**EXTRACTED DATA:**
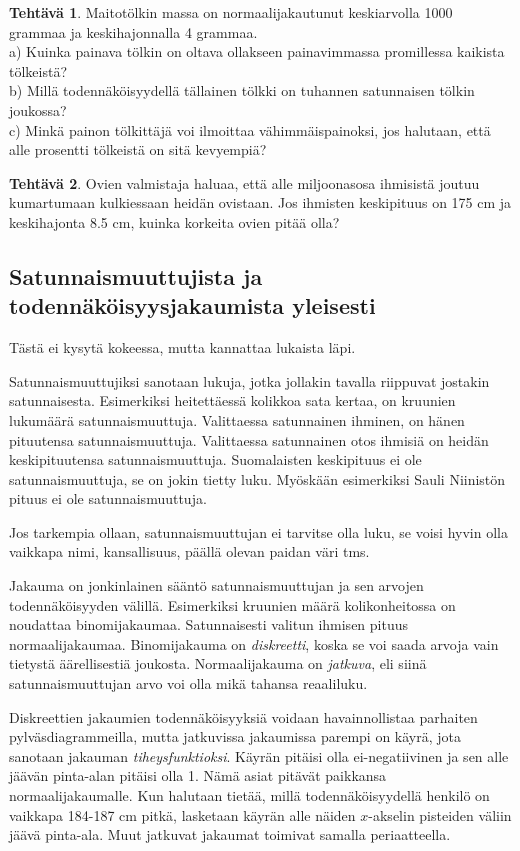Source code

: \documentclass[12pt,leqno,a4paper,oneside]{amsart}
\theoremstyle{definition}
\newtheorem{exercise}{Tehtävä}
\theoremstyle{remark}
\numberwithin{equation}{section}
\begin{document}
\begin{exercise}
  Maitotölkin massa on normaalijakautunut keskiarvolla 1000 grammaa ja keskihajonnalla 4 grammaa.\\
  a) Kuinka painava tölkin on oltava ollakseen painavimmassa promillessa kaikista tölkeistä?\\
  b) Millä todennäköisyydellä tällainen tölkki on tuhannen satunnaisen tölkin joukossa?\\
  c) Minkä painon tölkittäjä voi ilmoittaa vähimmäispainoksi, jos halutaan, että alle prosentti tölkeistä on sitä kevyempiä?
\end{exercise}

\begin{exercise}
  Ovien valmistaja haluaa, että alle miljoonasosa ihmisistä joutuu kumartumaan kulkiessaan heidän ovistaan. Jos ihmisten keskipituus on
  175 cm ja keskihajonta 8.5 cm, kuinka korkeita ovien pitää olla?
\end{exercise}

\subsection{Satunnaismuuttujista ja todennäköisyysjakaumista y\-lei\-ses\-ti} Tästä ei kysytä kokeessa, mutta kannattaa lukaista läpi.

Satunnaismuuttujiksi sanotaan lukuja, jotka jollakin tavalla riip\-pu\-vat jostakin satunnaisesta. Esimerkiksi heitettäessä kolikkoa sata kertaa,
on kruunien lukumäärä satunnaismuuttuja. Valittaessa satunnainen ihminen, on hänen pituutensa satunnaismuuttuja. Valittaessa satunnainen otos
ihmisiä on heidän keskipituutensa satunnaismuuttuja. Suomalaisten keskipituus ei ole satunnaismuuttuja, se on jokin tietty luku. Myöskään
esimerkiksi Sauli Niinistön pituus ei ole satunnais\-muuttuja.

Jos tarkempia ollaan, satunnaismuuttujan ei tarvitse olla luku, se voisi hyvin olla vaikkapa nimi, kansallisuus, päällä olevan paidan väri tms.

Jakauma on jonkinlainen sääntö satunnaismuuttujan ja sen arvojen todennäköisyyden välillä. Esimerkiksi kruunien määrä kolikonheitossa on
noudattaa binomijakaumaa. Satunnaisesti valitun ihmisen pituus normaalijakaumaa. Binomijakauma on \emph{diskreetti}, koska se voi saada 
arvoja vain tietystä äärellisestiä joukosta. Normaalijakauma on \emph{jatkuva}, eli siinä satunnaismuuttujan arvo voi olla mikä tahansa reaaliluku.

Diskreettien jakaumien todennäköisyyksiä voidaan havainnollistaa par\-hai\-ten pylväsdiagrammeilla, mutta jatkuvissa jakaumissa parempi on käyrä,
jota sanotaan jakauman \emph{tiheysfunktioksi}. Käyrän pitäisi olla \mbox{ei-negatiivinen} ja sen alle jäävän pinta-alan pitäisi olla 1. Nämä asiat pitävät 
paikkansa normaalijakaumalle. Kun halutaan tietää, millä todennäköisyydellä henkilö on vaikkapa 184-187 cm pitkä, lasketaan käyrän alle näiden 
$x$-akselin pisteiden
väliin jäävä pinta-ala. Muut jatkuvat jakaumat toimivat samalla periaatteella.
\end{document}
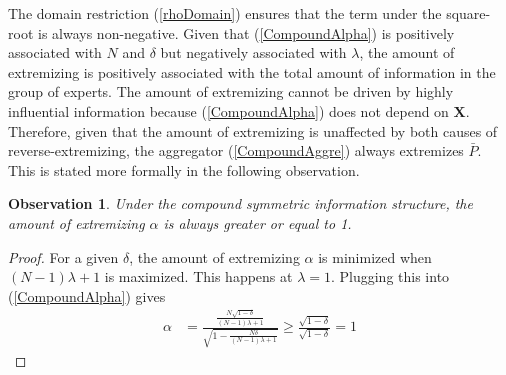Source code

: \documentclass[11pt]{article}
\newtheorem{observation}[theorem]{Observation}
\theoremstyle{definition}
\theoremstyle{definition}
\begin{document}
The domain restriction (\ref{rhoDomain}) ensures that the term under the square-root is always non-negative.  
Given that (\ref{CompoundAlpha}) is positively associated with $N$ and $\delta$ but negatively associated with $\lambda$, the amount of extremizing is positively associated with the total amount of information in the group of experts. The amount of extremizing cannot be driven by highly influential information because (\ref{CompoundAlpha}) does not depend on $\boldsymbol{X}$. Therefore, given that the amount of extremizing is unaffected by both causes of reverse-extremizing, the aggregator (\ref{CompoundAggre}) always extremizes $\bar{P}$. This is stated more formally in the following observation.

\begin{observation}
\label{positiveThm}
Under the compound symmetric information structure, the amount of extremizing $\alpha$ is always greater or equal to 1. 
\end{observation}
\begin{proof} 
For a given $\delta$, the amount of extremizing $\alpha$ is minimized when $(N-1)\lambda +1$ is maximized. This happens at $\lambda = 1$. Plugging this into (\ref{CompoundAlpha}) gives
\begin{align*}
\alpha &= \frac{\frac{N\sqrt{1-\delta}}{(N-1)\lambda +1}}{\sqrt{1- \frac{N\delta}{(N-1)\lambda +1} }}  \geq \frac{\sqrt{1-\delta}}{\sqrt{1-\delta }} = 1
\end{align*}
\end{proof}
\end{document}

**DIRECTIONS FOR THIS TASK:**
The material above must be printed exactly, with its pictures left out.

**RESULT BELOW:**
Source code

: \documentclass[12pt,leqno,a4paper,oneside]{amsart}
\theoremstyle{definition}
\newtheorem{exercise}{Tehtävä}
\theoremstyle{remark}
\numberwithin{equation}{section}
\begin{document}
\begin{exercise}
  Maitotölkin massa on normaalijakautunut keskiarvolla 1000 grammaa ja keskihajonnalla 4 grammaa.\\
  a) Kuinka painava tölkin on oltava ollakseen painavimmassa promillessa kaikista tölkeistä?\\
  b) Millä todennäköisyydellä tällainen tölkki on tuhannen satunnaisen tölkin joukossa?\\
  c) Minkä painon tölkittäjä voi ilmoittaa vähimmäispainoksi, jos halutaan, että alle prosentti tölkeistä on sitä kevyempiä?
\end{exercise}

\begin{exercise}
  Ovien valmistaja haluaa, että alle miljoonasosa ihmisistä joutuu kumartumaan kulkiessaan heidän ovistaan. Jos ihmisten keskipituus on
  175 cm ja keskihajonta 8.5 cm, kuinka korkeita ovien pitää olla?
\end{exercise}

\subsection{Satunnaismuuttujista ja todennäköisyysjakaumista y\-lei\-ses\-ti} Tästä ei kysytä kokeessa, mutta kannattaa lukaista läpi.

Satunnaismuuttujiksi sanotaan lukuja, jotka jollakin tavalla riip\-pu\-vat jostakin satunnaisesta. Esimerkiksi heitettäessä kolikkoa sata kertaa,
on kruunien lukumäärä satunnaismuuttuja. Valittaessa satunnainen ihminen, on hänen pituutensa satunnaismuuttuja. Valittaessa satunnainen otos
ihmisiä on heidän keskipituutensa satunnaismuuttuja. Suomalaisten keskipituus ei ole satunnaismuuttuja, se on jokin tietty luku. Myöskään
esimerkiksi Sauli Niinistön pituus ei ole satunnais\-muuttuja.

Jos tarkempia ollaan, satunnaismuuttujan ei tarvitse olla luku, se voisi hyvin olla vaikkapa nimi, kansallisuus, päällä olevan paidan väri tms.

Jakauma on jonkinlainen sääntö satunnaismuuttujan ja sen arvojen todennäköisyyden välillä. Esimerkiksi kruunien määrä kolikonheitossa on
noudattaa binomijakaumaa. Satunnaisesti valitun ihmisen pituus normaalijakaumaa. Binomijakauma on \emph{diskreetti}, koska se voi saada 
arvoja vain tietystä äärellisestiä joukosta. Normaalijakauma on \emph{jatkuva}, eli siinä satunnaismuuttujan arvo voi olla mikä tahansa reaaliluku.

Diskreettien jakaumien todennäköisyyksiä voidaan havainnollistaa par\-hai\-ten pylväsdiagrammeilla, mutta jatkuvissa jakaumissa parempi on käyrä,
jota sanotaan jakauman \emph{tiheysfunktioksi}. Käyrän pitäisi olla \mbox{ei-negatiivinen} ja sen alle jäävän pinta-alan pitäisi olla 1. Nämä asiat pitävät 
paikkansa normaalijakaumalle. Kun halutaan tietää, millä todennäköisyydellä henkilö on vaikkapa 184-187 cm pitkä, lasketaan käyrän alle näiden 
$x$-akselin pisteiden
väliin jäävä pinta-ala. Muut jatkuvat jakaumat toimivat samalla periaatteella.
\end{document}
Source code

: \documentclass[11pt]{article}
\newtheorem{observation}[theorem]{Observation}
\theoremstyle{definition}
\theoremstyle{definition}
\begin{document}
The domain restriction (\ref{rhoDomain}) ensures that the term under the square-root is always non-negative.  
Given that (\ref{CompoundAlpha}) is positively associated with $N$ and $\delta$ but negatively associated with $\lambda$, the amount of extremizing is positively associated with the total amount of information in the group of experts. The amount of extremizing cannot be driven by highly influential information because (\ref{CompoundAlpha}) does not depend on $\boldsymbol{X}$. Therefore, given that the amount of extremizing is unaffected by both causes of reverse-extremizing, the aggregator (\ref{CompoundAggre}) always extremizes $\bar{P}$. This is stated more formally in the following observation.

\begin{observation}
\label{positiveThm}
Under the compound symmetric information structure, the amount of extremizing $\alpha$ is always greater or equal to 1. 
\end{observation}
\begin{proof} 
For a given $\delta$, the amount of extremizing $\alpha$ is minimized when $(N-1)\lambda +1$ is maximized. This happens at $\lambda = 1$. Plugging this into (\ref{CompoundAlpha}) gives
\begin{align*}
\alpha &= \frac{\frac{N\sqrt{1-\delta}}{(N-1)\lambda +1}}{\sqrt{1- \frac{N\delta}{(N-1)\lambda +1} }}  \geq \frac{\sqrt{1-\delta}}{\sqrt{1-\delta }} = 1
\end{align*}
\end{proof}
\end{document}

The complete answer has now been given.